The biomechanical events of this case can be correlated to the biomechanical properties
of Ni–Ti alloy. There are two characteristics of this alloy that contributed to the
observed clinical event, namely, the mechanical properties of the material as well
as the likelihood of osseointegration of the pedicle screws.[5]
[6] Stress versus strain relationships are shown schematically for implant grade cobalt
and stainless steel (Co and Fe), titanium (Ti–Al–V), and Ni–Ti alloys[7] ([Figs. 6] and [7]).[8]
[9]
[10]
[11] Under the conditions of same size, shape, and crosslinks with similar fixation,
stress versus strain relationships are proportional to load versus deformation.[6]
[12]
Fig. 6 Stress versus strain curve. Titanium alloy, which is capable of bone–screw integration,
can provide greater deformation at the same in vivo load without system (construct)
breakdown.
Fig. 7 Schematics of stress versus strain of metallic implants (EL, elastic limit). The
initial segments of the curves up to the EL show the elastic modulus (linear portion)
is lowest for Ni–Ti and highest for cobalt and stainless steel alloys. Thus, for any
applied elastic stress (load), the strain (deformation) is highest for Ni–Ti. Also,
Ni–Ti, in addition to being superelastic, also exhibits pseudoplasticity, which is
reflected as increased strain (deformation) without significant increase in stress
(load) as represented by the horizontal portion of the curve for Ni–Ti. Co, Fe, and
Ti–Al–V alloys exhibit neither superelasticity nor pseudoplasticity.
Under the conditions where the bone–screw interface is osseous, integrated with mature
bone as with Ni–Ti, and remains integrated during loading, the highest capacity for
strain (deformation) without mechanical failure resides with Ni–Ti. The induced deformation
beyond the elastic limit for Ni–Ti is permanent, and in this case, the rod assumed
a new and permanent contour, maintaining the spine in a corrected position.
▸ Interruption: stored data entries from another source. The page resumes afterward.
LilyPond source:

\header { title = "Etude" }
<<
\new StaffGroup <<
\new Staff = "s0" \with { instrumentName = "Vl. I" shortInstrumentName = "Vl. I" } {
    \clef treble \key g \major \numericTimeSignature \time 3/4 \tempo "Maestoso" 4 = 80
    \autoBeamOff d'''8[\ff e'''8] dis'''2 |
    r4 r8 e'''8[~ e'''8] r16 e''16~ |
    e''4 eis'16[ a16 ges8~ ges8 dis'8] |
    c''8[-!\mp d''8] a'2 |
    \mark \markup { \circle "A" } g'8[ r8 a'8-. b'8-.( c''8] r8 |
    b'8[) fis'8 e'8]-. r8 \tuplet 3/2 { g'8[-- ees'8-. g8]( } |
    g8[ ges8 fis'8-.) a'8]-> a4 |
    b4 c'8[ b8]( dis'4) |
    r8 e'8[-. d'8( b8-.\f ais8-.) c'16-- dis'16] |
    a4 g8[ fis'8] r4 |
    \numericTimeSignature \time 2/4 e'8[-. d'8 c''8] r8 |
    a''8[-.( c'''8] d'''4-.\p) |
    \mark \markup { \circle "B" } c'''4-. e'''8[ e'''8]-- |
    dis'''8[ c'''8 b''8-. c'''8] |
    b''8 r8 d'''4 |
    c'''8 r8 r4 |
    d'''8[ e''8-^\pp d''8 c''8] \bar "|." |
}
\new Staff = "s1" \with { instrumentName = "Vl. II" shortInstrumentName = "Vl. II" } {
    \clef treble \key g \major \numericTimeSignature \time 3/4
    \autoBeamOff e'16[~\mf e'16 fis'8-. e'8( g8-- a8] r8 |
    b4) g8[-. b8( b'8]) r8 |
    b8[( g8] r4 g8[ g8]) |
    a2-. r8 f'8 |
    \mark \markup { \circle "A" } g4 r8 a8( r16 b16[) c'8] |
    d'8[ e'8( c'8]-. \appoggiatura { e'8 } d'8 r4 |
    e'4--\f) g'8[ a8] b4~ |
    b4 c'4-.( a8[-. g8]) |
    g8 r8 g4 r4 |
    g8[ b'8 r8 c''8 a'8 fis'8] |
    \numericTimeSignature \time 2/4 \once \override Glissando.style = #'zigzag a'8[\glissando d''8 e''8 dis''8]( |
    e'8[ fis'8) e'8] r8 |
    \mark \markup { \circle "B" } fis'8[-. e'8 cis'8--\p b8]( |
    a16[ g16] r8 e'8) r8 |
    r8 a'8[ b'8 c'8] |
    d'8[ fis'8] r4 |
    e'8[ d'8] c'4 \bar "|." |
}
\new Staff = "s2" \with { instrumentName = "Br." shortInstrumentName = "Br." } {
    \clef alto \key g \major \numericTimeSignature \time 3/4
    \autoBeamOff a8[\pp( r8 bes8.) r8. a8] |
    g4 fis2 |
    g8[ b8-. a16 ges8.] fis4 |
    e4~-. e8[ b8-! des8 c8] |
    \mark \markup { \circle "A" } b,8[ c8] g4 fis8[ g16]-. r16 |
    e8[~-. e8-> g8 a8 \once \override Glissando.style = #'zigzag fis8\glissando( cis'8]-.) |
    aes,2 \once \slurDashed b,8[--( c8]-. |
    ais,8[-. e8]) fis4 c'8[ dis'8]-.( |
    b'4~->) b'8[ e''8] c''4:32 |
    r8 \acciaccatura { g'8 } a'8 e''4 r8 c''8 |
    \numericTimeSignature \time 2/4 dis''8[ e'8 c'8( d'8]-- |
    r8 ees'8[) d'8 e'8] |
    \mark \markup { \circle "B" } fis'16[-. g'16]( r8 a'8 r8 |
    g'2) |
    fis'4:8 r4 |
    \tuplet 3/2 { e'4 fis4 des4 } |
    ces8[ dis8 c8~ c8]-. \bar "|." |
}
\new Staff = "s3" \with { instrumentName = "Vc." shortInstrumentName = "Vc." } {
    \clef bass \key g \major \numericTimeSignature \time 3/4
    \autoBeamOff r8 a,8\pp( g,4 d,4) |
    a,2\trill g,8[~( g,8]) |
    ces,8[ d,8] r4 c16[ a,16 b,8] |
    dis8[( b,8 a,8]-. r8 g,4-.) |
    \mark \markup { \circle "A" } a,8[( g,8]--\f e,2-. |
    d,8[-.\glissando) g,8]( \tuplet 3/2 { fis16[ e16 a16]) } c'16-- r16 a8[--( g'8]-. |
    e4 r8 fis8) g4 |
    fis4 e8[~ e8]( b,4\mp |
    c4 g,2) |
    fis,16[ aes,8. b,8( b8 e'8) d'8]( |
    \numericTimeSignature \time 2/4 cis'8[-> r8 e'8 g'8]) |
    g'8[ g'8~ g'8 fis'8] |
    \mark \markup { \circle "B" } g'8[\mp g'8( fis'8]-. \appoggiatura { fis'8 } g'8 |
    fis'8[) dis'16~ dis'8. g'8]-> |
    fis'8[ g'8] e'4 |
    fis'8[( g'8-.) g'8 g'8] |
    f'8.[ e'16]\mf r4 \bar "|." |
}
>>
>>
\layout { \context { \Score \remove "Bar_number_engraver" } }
When bone–screw integration is combined with the plastic attributes of Ni–Ti, greater
deformation at the same in vivo load without construct breakdown can be predicted.[6] Ni–Ti alloy would appear to demonstrate biomechanical advantages of plastic deformation
and bone integration that rivals stiffer alloys, such as cobalt and stainless steel,
as demonstrated in this case.[13]
[14]
Thus, an unusual extension–distraction injury of the spine is presented, which in
this case, demonstrated improved sagittal alignment after trauma. To our knowledge,
there are no reports of this observed phenomenon in the spine literature.